Go visit Vegas before deciding, since you've never been. I lived there for a while, thinking I would haaaate the desert, (my thing is I hate being land-locked-- I love the sea and I like green) but I actually really liked it. It was different to how I imagined the desert-- kinda red and pretty and mountainy (by way comparison, AZ's and CA's scrub-like desert parts, I really didn't like however). The suburb-y areas were quite nice, and it was a lot more pleasant than I thought. Also I loved the strip. In the end, it was my favourite state -- but I never visited the green states I wanted to like OR or WA, and in an ideal world I would have wanted to live there (but then I hate the rain, so...)

I'm weird though, It was the middle of summer and yet somehow I could stomach the 100F heat in NV every day, though. It's because I tend to really like dry heat.

Plan a trip, look at suburbs there and see. Do you want this move to be permanent? In which case it's probably a bad idea (I don't think I could live in Vegas forever) but for 5 or so years, for the sake of money and establishing ones self, I totally could.

Reno might be a good compromise. You could visit both and get a good idea. (I hear Reno can be boring though).

Definitely look into what kind of weather is important to you, though. You don't seem to specify where you are now, but if you're somewhere really moderate, moving north may be a bit of a shock. I love the green of Seattle and Portland and such, but it rains a LOT there, and is cold a lot. I hear it has humid spots sometimes. Extreme cold and humidity tends to depress me, so, it's a compromise between pretty green things and freezing my butt off.
posted by Dimes at 10:47 PM on February 9, 2014

What I'd do is this: as your criteria are more in the realm of amenities and his is more in the realm of employment, I'd say for you to give him a list of areas you'd be happy living in. He then does due diligence and tries to find employment in any of those areas. Whichever area pops for him to find a job in, you move.

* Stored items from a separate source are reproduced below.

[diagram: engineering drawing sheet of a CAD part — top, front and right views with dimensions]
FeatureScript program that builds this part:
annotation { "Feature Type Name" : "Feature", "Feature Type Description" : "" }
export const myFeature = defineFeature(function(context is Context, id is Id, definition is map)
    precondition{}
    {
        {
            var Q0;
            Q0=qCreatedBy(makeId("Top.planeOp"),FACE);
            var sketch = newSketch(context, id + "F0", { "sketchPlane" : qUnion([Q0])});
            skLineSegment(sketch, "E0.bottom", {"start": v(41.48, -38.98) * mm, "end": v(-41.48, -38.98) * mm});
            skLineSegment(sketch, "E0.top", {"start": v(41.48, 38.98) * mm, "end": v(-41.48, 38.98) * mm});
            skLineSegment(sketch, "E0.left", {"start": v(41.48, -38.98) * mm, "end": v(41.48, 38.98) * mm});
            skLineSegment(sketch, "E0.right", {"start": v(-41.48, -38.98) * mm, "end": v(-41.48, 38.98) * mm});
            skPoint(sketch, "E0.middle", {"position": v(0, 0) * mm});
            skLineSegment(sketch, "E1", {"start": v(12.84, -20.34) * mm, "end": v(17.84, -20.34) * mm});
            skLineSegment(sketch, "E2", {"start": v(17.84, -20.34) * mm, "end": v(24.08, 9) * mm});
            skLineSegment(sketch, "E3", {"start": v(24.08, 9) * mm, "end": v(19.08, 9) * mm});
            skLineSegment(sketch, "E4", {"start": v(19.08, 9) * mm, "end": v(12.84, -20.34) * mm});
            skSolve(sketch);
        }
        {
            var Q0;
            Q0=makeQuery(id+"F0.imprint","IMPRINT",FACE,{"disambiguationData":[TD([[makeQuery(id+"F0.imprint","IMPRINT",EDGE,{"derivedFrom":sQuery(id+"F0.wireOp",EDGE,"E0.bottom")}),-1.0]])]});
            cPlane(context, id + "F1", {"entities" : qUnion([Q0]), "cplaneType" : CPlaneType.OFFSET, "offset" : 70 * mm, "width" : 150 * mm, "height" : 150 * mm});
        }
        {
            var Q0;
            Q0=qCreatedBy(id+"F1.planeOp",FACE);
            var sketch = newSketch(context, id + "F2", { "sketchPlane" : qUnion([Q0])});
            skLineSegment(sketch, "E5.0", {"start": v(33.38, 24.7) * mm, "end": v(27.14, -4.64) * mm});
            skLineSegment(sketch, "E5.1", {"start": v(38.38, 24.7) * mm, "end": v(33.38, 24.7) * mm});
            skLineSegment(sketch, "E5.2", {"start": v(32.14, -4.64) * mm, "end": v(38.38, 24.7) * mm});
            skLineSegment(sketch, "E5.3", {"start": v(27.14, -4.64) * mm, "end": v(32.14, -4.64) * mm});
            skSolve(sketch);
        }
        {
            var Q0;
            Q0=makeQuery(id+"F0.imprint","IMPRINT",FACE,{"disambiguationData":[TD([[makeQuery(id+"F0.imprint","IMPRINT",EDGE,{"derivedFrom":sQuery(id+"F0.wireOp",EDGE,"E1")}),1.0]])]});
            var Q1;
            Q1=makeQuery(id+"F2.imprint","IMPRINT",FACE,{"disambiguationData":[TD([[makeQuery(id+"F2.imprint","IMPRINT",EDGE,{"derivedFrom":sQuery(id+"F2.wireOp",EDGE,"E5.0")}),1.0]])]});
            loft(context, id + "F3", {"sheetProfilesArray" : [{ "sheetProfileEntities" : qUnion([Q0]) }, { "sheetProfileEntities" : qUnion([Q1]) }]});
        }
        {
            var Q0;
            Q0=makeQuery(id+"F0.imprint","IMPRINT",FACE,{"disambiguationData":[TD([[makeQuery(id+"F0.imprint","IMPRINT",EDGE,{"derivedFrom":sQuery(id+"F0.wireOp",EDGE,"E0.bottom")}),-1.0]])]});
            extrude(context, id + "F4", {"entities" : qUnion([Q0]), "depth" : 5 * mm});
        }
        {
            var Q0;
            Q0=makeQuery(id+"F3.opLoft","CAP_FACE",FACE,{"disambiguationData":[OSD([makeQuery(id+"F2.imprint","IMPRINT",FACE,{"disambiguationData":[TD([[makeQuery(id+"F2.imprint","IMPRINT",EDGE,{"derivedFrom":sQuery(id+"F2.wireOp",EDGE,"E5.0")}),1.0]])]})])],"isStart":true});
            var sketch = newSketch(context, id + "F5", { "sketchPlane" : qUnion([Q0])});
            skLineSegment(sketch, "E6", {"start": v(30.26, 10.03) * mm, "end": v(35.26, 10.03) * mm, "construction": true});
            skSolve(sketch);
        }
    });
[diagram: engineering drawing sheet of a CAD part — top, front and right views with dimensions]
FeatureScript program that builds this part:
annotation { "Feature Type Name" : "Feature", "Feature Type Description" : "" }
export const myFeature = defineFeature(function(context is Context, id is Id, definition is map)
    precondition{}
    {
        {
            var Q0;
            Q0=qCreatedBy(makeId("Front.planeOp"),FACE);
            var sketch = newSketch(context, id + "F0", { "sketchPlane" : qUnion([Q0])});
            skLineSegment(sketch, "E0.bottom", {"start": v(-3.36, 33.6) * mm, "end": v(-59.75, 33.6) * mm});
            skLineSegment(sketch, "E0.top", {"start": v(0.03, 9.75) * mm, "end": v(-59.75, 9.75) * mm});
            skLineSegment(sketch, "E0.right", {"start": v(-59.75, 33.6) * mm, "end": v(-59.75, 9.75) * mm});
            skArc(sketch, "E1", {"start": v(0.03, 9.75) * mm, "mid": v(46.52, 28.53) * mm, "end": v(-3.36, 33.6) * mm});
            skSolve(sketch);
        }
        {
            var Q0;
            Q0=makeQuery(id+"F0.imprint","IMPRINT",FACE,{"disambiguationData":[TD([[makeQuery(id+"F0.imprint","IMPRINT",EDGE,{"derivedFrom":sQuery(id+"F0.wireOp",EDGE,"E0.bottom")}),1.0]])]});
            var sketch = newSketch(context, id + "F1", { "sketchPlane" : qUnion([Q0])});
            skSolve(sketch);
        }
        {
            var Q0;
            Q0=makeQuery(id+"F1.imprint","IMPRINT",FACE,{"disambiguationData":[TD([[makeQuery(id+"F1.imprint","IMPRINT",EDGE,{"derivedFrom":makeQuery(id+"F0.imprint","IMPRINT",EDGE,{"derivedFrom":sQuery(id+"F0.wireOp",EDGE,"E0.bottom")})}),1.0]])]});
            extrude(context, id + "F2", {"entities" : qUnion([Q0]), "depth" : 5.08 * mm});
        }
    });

I'd also put in a drop-dead date for either you mutually move to Seattle (as the negatives seem to be smaller than anywhere else) or call it if he hasn't found a new position. Otherwise, you run into the inertia issue where you're hanging on miserable just waiting for the brass ring to pop for him.
posted by skittlekicks at 12:13 PM on February 10, 2014

I want to mark all of the Seattle-favoring options best, but I'm biased. :) Y'all are right that we need to visit, but that doesn't sync up well with both of us trying to get out of grad school, so...

We talked about it some more and are going to stay here for a while (~year) to buy some more time to look for jobs / see where his company is heading. I'm taking the Bay Area, Denver, and Juneau recs under advisement.